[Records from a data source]

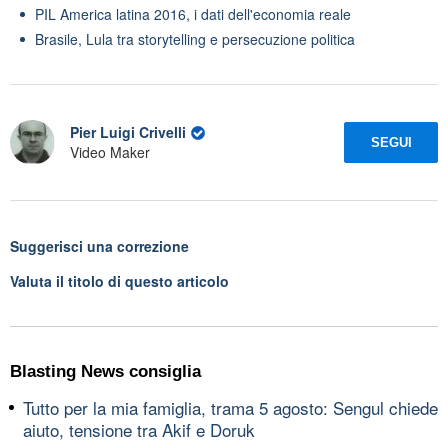
PIL America latina 2016, i dati dell'economia reale
Brasile, Lula tra storytelling e persecuzione politica
Pier Luigi Crivelli
SEGUI
Video Maker
Suggerisci una correzione
Valuta il titolo di questo articolo
Blasting News consiglia
Tutto per la mia famiglia, trama 5 agosto: Sengul chiede
aiuto, tensione tra Akif e Doruk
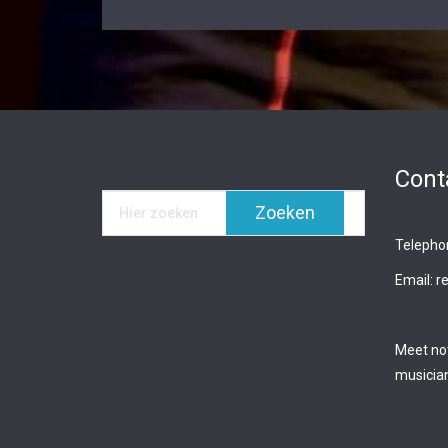
Cont
Telepho
Email: 
Meet not
musicia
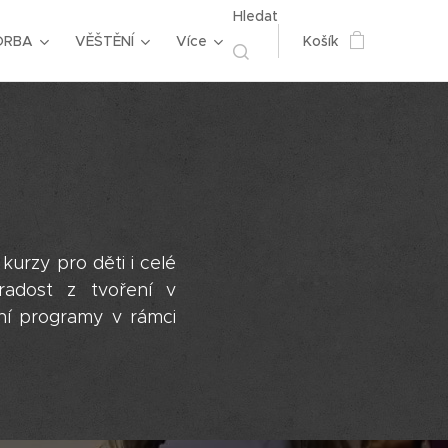
Hledat
ORBA
VĚŠTĚNÍ
Více
Košík
kurzy pro děti i celé
 radost z tvoření v
ní programy v rámci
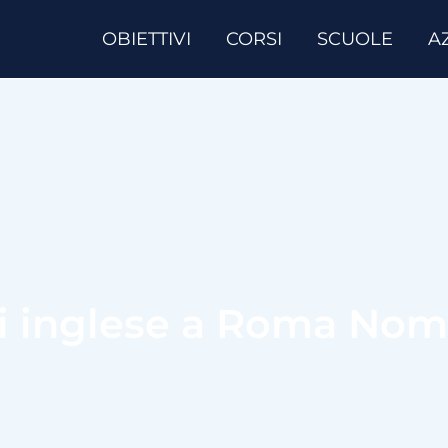
OBIETTIVI
CORSI
SCUOLE
A
di inglese a Roma No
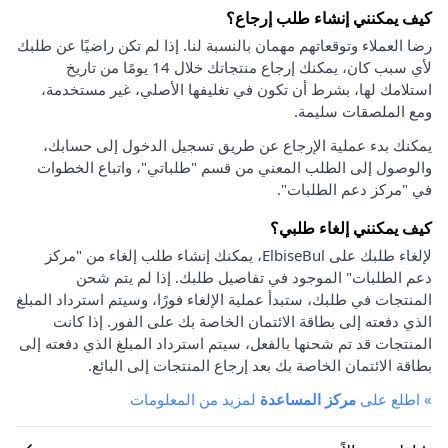
كيف يمكنني إنشاء طلب إرجاع؟
رضا العملاء وتوقعاتهم مهمان بالنسبة لنا. إذا لم تكن راضيًا عن طلبك
لأي سبب كان، يمكنك إرجاع منتجاتك خلال 14 يومًا من تاريخ
استلامك لها، بشرط أن تكون في تغليفها الأصلي، غير مستخدمة،
ومع الملصقات سليمة.
يمكنك بدء عملية الإرجاع عن طريق تسجيل الدخول إلى حسابك،
والوصول إلى الطلب المعني من قسم "طلباتي"، واتباع الخطوات
في "مركز دعم الطلبات".
كيف يمكنني إلغاء طلبي؟
لإلغاء طلبك على ElbiseBul، يمكنك إنشاء طلب إلغاء من "مركز
دعم الطلبات" الموجود في تفاصيل طلبك. إذا لم يتم شحن
المنتجات في طلبك، ستبدأ عملية الإلغاء فورًا، وسيتم استرداد المبلغ
الذي دفعته إلى بطاقة الائتمان الخاصة بك على الفور. إذا كانت
المنتجات قد تم شحنها بالفعل، سيتم استرداد المبلغ الذي دفعته إلى
بطاقة الائتمان الخاصة بك بعد إرجاع المنتجات إلى البائع.
»
اطلع على
مركز المساعدة
لمزيد من المعلومات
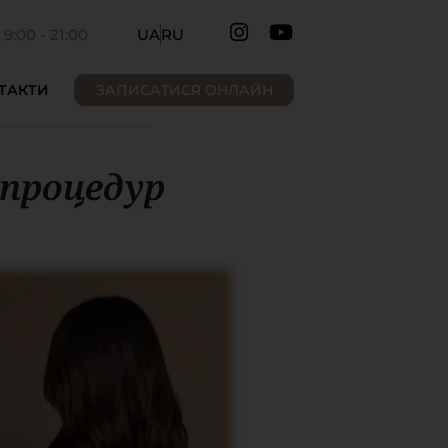
9:00 - 21:00
UA
RU
ТАКТИ
ЗАПИСАТИСЯ ОНЛАЙН
 процедур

▸ Exercise instructions
Take the lines from the one holding "لأي سبب كان،" through the last line of the data above and copy them exactly, both ends included, omitting all pictures.

▸ Solution to this problem
لأي سبب كان، يمكنك إرجاع منتجاتك خلال 14 يومًا من تاريخ
استلامك لها، بشرط أن تكون في تغليفها الأصلي، غير مستخدمة،
ومع الملصقات سليمة.
يمكنك بدء عملية الإرجاع عن طريق تسجيل الدخول إلى حسابك،
والوصول إلى الطلب المعني من قسم "طلباتي"، واتباع الخطوات
في "مركز دعم الطلبات".
كيف يمكنني إلغاء طلبي؟
لإلغاء طلبك على ElbiseBul، يمكنك إنشاء طلب إلغاء من "مركز
دعم الطلبات" الموجود في تفاصيل طلبك. إذا لم يتم شحن
المنتجات في طلبك، ستبدأ عملية الإلغاء فورًا، وسيتم استرداد المبلغ
الذي دفعته إلى بطاقة الائتمان الخاصة بك على الفور. إذا كانت
المنتجات قد تم شحنها بالفعل، سيتم استرداد المبلغ الذي دفعته إلى
بطاقة الائتمان الخاصة بك بعد إرجاع المنتجات إلى البائع.
»
اطلع على
مركز المساعدة
لمزيد من المعلومات
9:00 - 21:00
UA
RU
ТАКТИ
ЗАПИСАТИСЯ ОНЛАЙН
 процедур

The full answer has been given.